Cardi loves budget-friendly e-retailer Fashion Nova. How do you combine that brand with Versace or Christian Siriano?
Fashion Nova will always be super close to her. That was a brand that was lending to her before anybody believed in her. They worked together way before [she hired] me. I always have respect for her Fashion Nova moments, because it is a part of who she is. They have amazing basics. If I can't find a go-to denim, which I normally can't find go-to denim for her from a high-end designer, Fashion Nova always has a perfect denim for her. They cater to women with curves.
Has she ever not worn an outfit because of a social or political issue?

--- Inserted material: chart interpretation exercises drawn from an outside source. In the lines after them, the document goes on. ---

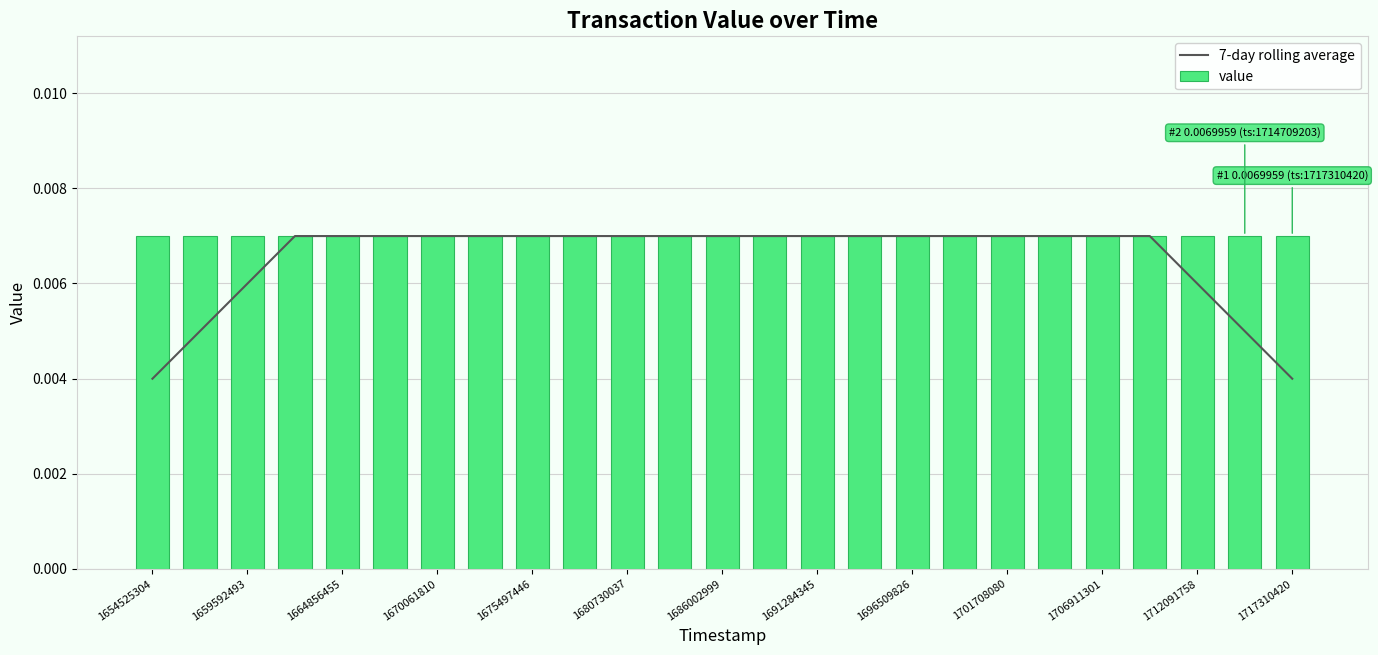

At 1691284345, list the series in order from smallest to largest.

value, 7-day rolling average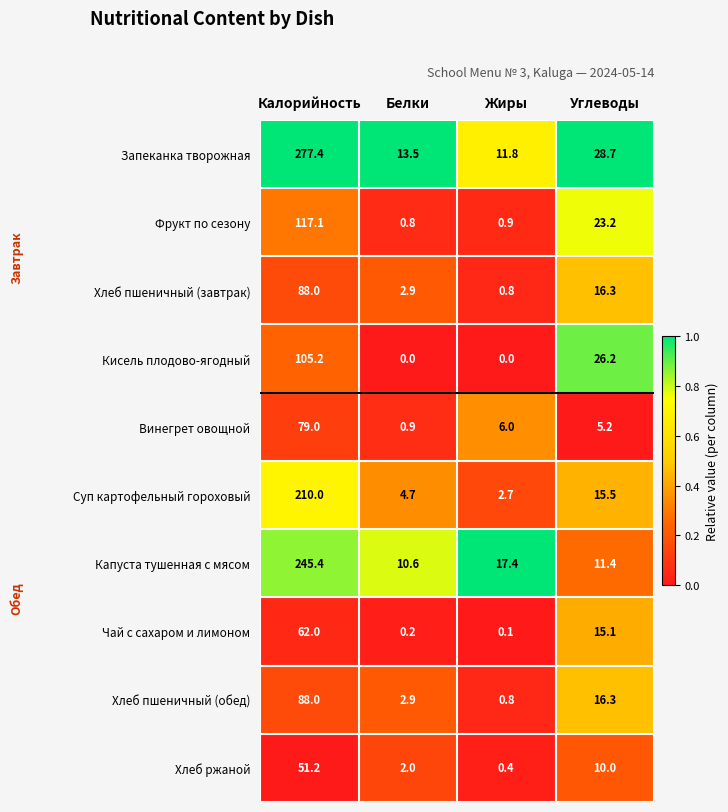

Read the Капуста тушенная с мясом value at Белки.

10.6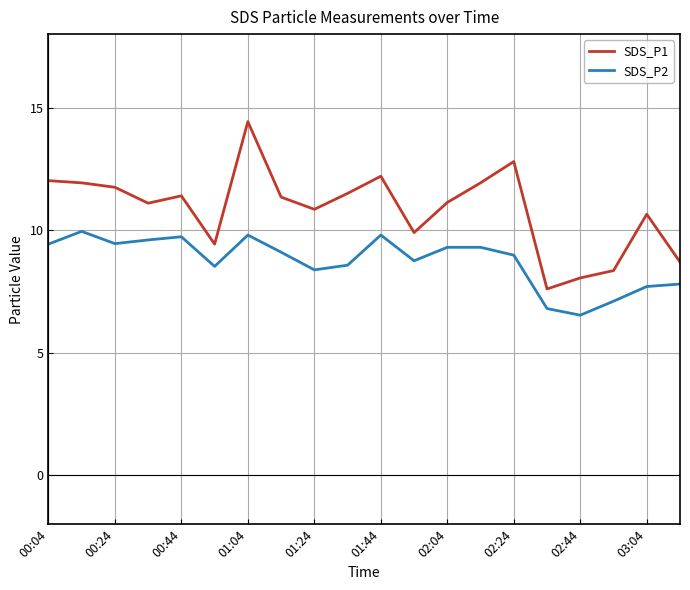

Is this an area chart (filled region under the line)?

No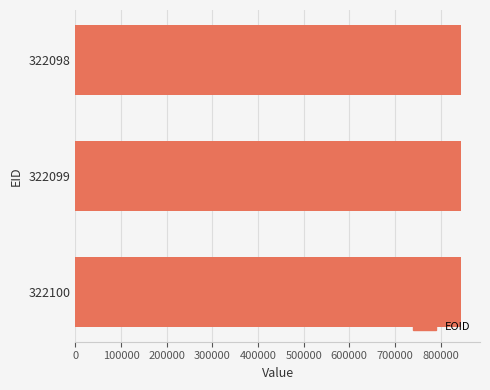

What is the ratio of the value at 322099 to the value at 322098?

1.0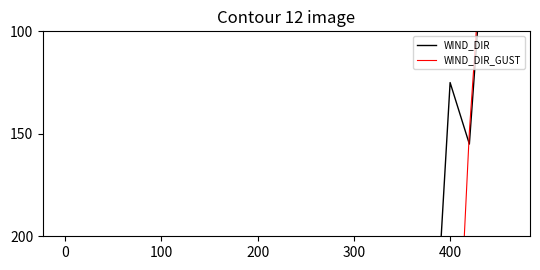

At how many categories does at least one series exceed 257?

14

In general we always pay attention to [controversies in the fashion industry]. You have to be super conscious about the message that you're sending wearing certain brands, and make sure your message correlates with their brand as well. Like, there was a designer we had on set who has recently been in a lot of controversy over some [racially insensitive] commentsthat they made, and we decided that it would be best if Cardi just didn't wear them because of what we believe in, what she believes in, and what everyone believes our rights are.
What do you think about the climate for diversity right now in the fashion industry?
I pay attention. We love Gucci, and a couple seasons ago, they did the all-black campaign with all black models. I thought it was amazing, but I really wanted to see how many black actors and actresses they lent to after that. And they lent to a lot of people [who] I've never seen wearing Gucci before. And, again, if you[r brand] doesn't correlate with our beliefs, then I just kind of try to stay away or give it a little break. It's something we're super conscious about.
What's the biggest difference for you between Cardi's performance looks and her red carpet style?
Red carpet should be a little more timeless, but the performance [looks] are our gateway to have fun and really express ourselves, no matter how tacky — because tacky is good sometimes! Tacky is gaudy and [trendy]. Like, for the VMAs, [we decked her out in sparkles] and those $10,000 YSL boots. [Some publications and Internet commenters] made the joke that she looked like a disco ball, but I took that as a compliment.
Do you know what Cardi will wear to the Grammys?
I cannot say what we'll be doing and I'm not even exactly sure about who she'll be wearing, but she will have a huge moment at the Grammys, I'll just say that.
This interview has been edited and condensed.